== Segment start ==

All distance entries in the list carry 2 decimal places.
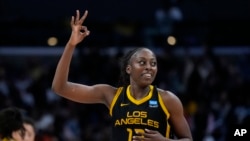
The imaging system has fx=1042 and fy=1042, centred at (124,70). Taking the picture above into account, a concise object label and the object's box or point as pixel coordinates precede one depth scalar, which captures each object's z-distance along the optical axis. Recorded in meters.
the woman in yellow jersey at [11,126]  8.56
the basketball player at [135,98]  7.93
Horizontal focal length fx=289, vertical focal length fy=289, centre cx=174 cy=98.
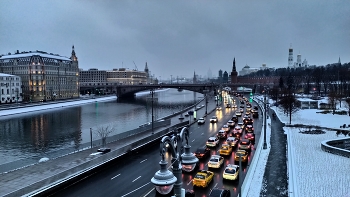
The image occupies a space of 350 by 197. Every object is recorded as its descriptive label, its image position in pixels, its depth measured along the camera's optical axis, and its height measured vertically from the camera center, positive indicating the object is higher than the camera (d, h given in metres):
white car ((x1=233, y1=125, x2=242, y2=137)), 34.95 -5.71
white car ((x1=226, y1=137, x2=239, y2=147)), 28.29 -5.65
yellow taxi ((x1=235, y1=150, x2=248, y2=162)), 22.64 -5.65
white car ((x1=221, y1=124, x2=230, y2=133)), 37.60 -5.74
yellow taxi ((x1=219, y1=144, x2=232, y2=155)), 25.34 -5.72
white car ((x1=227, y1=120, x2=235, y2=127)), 42.16 -5.73
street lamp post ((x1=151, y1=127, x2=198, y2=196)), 13.03 -4.36
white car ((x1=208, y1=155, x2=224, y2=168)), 21.33 -5.74
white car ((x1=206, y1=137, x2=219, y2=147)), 28.67 -5.71
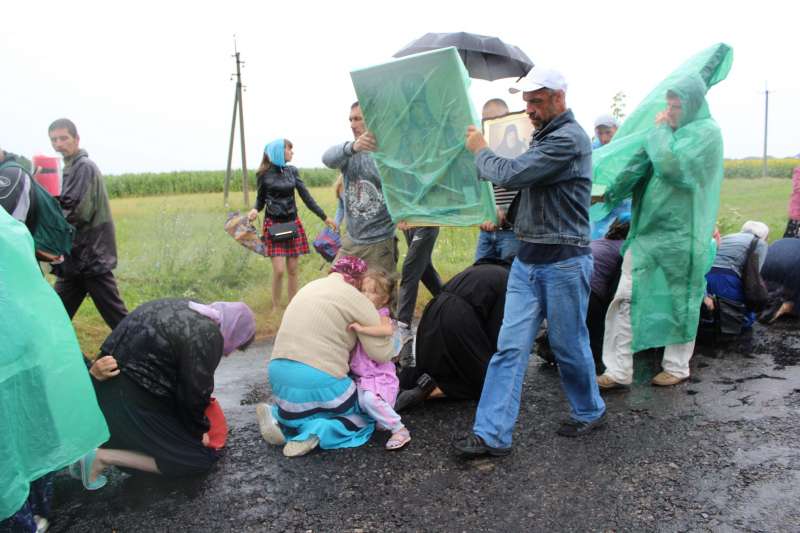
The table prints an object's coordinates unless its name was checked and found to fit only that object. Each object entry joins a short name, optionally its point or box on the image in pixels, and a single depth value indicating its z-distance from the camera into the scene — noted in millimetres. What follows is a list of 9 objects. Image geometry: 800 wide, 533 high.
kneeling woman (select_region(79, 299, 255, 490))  3443
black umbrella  6105
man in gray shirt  5211
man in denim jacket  3547
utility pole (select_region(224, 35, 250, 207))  17844
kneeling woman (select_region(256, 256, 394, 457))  3820
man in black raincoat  5312
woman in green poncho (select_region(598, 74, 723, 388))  4457
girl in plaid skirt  7055
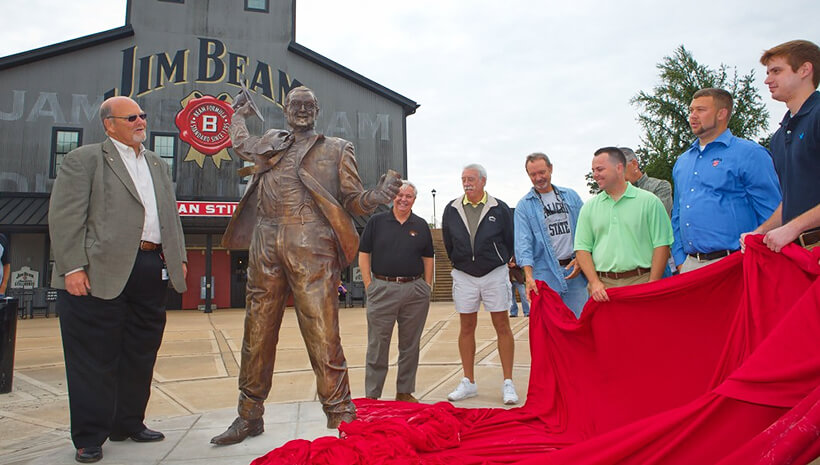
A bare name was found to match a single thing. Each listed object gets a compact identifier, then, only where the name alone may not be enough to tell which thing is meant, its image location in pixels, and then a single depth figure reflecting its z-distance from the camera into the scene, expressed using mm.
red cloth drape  2047
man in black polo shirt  4680
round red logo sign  18891
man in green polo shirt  3715
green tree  26125
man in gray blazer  3242
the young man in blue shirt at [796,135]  2576
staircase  21016
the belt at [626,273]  3793
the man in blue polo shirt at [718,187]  3350
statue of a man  3371
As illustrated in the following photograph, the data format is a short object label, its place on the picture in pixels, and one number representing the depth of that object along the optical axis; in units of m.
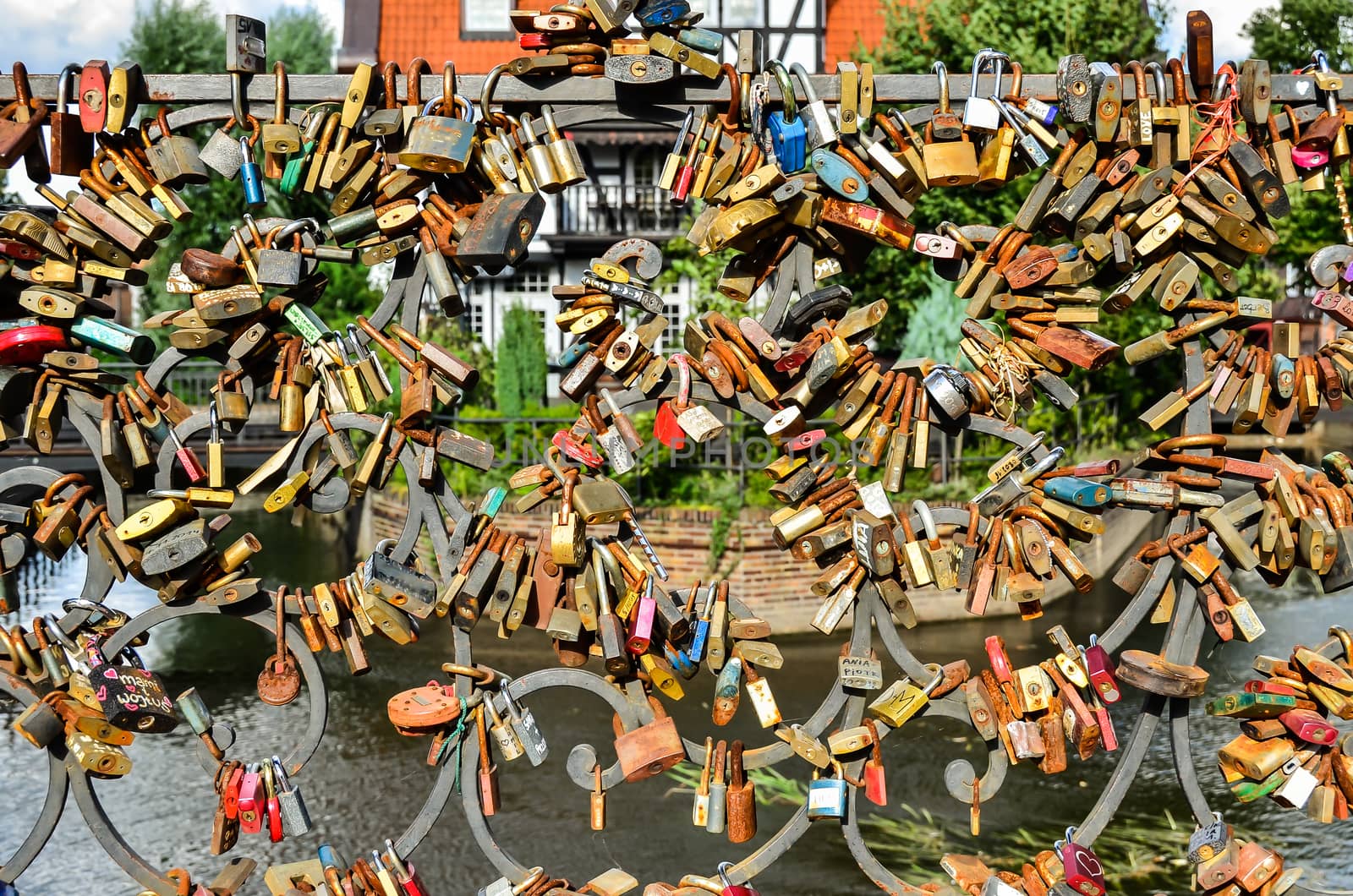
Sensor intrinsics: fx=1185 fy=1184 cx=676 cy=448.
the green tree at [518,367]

== Segment end ==

▸ EXERCISE AIM
A word-for-word copy is needed, starting at the first line of the listing and ending with the line bearing "the basketball player". No pictures.

▸ OUTPUT OF THE TASK
All distance entries in the list carry 2 decimal places.
The imaging system has fx=1042 and fy=1042, centred at (124,70). Taking the picture above into account, a concise object label and the object's box or point as pixel coordinates precede one depth scalar, which captures each object's z-distance along the optical axis. Recorded in meters.
the woman in yellow jersey at [11,126]  8.56
the basketball player at [135,98]  7.93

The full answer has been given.